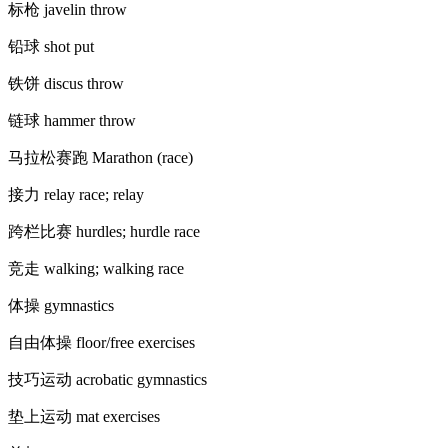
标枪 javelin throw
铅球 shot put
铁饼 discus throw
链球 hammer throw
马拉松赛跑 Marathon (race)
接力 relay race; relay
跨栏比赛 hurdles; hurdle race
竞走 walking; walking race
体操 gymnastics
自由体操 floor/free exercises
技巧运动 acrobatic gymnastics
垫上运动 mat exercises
--
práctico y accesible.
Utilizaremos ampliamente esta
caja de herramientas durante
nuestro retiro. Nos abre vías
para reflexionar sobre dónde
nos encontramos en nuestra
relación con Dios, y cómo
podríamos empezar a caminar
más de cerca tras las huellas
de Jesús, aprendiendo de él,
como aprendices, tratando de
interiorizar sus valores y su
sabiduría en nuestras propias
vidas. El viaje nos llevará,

## TASK INSTRUCTIONS
Write out the rows above, word for word, starting with the row that contains "práctico y accesible." and ending with the row that contains "de Jesús, aprendiendo", including both.

## RESULT OF THE TASK
práctico y accesible.
Utilizaremos ampliamente esta
caja de herramientas durante
nuestro retiro. Nos abre vías
para reflexionar sobre dónde
nos encontramos en nuestra
relación con Dios, y cómo
podríamos empezar a caminar
más de cerca tras las huellas
de Jesús, aprendiendo de él,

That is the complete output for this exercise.